Medicare Advantage Plans (Part C)
Until the late 1990s, Medicare was structured as a fee-for-service program. In 1997, Medicare began to offer HMO-modeled plans for the program's beneficiaries through private insurers. These plans were known as Medicare+ Choice, then as Medicare Part C. Today, the plans are called Medicare Advantage plans. They provide all of the same benefits as Medicare Part A and B, and sometimes offer prescription drug coverage. The plans are popular because they typically cost much less than original Medicare plus Medigap, although you typically have to go through the plan's provider network. (The 2020 monthly premium was estimated at $23.00 according to the U.S. government's Centers for Medicare and Medicaid Services.) In 2019, 34 percent of all Medicare beneficiaries were enrolled in a Medicare Advantage plan. And the Congressional Budget Office (CBO) predicts that by 2029, the percentage will rise to nearly 50 [source: KFF].
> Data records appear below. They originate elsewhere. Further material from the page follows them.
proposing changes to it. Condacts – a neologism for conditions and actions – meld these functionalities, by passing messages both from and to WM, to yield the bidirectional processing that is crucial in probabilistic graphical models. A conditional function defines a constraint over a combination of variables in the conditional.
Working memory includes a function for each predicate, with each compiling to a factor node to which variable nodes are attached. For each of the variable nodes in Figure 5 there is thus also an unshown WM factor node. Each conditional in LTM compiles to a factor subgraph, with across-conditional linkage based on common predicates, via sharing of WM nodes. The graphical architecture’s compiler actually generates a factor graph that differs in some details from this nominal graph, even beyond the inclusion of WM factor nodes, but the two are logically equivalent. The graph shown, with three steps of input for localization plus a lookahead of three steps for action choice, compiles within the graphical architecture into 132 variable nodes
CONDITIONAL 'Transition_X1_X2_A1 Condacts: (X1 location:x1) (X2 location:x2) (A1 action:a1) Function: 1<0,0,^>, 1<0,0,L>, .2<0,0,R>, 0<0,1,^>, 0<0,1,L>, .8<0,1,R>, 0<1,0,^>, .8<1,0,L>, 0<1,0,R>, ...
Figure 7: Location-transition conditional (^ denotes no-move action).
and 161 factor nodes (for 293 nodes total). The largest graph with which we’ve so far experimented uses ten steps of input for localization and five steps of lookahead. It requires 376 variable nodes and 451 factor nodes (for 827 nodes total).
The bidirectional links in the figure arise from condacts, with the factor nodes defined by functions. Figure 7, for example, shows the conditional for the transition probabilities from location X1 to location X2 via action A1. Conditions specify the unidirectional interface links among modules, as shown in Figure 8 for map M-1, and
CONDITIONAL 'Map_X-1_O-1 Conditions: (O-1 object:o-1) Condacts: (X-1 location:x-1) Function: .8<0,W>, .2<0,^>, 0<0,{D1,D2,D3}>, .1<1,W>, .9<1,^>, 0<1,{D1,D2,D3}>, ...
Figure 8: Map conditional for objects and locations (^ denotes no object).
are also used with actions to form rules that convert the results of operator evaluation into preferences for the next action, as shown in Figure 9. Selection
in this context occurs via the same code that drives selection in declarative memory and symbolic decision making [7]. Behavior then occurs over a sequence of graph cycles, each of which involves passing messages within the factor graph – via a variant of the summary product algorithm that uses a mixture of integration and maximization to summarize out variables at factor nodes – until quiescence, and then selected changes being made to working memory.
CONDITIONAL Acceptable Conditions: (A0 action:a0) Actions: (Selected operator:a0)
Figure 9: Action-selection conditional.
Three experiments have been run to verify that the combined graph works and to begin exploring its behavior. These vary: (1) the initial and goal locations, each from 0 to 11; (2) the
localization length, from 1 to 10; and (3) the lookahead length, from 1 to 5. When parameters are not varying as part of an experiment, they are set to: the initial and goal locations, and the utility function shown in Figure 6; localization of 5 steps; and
There are four types of Medicare Advantage plans:
Health Maintenance Organization (HMO) plans — These plans emphasize preventive health care. Only doctors within the HMO network are covered, and an appointment with a specialist requires a referral from a primary care physician. Additionally, HMO Point of Service (HMOPOS) plans are offered, which allow you to go outside of the network for care, although you'll have to pay more to do so. The majority of Medicare Advantage enrollees – 62 percent – are covered by HMO plans [source: KFF].
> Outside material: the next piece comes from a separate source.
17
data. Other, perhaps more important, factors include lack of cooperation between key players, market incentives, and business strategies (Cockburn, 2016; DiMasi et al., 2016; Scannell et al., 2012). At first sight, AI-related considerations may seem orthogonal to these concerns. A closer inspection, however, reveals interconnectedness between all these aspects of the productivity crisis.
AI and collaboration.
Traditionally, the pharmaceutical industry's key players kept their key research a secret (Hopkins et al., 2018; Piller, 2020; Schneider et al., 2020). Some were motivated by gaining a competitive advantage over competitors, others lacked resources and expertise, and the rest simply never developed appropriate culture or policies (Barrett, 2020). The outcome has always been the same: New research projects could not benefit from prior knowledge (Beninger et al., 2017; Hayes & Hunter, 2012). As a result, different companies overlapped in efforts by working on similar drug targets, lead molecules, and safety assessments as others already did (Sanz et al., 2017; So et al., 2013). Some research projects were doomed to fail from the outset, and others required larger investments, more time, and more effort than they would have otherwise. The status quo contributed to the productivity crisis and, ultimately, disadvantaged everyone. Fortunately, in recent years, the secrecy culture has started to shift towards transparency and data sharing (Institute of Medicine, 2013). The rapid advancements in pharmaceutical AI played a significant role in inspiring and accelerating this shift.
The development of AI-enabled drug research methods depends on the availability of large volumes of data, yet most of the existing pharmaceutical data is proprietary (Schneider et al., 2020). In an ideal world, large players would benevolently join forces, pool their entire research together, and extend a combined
Preferred Provider Organization (PPO) plans — PPOs are similar to HMOs, except beneficiaries have the option of seeing a physician who's outside the plan network, although out-of-network services typically cost more. A referral from a primary care doctor is not usually required for specialist appointments. In 2019, 31 percent of Medicare Advantage beneficiaries were enrolled in PPOs [source: KFF].
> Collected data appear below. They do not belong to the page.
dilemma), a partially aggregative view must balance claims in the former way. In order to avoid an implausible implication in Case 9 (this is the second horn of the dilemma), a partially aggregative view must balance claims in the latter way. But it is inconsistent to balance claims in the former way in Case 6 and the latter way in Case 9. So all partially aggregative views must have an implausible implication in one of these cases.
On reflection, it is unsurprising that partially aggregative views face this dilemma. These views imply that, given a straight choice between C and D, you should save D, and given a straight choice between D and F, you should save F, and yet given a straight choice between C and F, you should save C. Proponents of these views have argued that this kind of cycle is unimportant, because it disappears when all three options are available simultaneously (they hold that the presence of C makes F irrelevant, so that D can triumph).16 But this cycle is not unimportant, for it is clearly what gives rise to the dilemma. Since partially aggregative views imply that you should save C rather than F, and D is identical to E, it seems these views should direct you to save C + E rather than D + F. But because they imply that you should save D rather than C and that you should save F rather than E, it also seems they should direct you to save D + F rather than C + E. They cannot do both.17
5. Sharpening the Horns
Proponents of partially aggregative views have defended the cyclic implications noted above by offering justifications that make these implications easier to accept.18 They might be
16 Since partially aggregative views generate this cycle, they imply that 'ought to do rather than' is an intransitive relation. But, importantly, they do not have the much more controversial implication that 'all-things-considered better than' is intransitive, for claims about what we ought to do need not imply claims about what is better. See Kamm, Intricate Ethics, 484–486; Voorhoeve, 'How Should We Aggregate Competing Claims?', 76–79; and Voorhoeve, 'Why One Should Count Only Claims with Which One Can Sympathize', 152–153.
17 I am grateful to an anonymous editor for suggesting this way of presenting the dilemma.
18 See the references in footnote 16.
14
Private Fee-for-Service (PFFS) plans — PFFS plans are offered by private insurance companies. While PFFS plans are required to offer the same benefits as Original Medicare, the insurers can offer additional benefits and require different fees and payment terms. Although most PFFS plans use provider networks, they are required to cover out-of-network care. However, you may pay more if you see an out-of-network professional. One downside of PFFS plans is that not all doctors and hospitals accept them, plus these plans might not be available in your state or county. In 2019, only 1 percent of people carrying Medicare Advantage plans were enrolled in PFFS plans [source: KFF].
Special Needs plans (SNPs) — Special Needs Plans are for three specific groups of people: those eligible for both Medicare and Medicaid; those living in long-term care institutions; and those with certain chronic conditions. In 2019, nearly 3 million people were enrolled in SNPs, the vast majority of whom gained eligibility by being dually eligible for Medicare and Medicaid [source: KFF].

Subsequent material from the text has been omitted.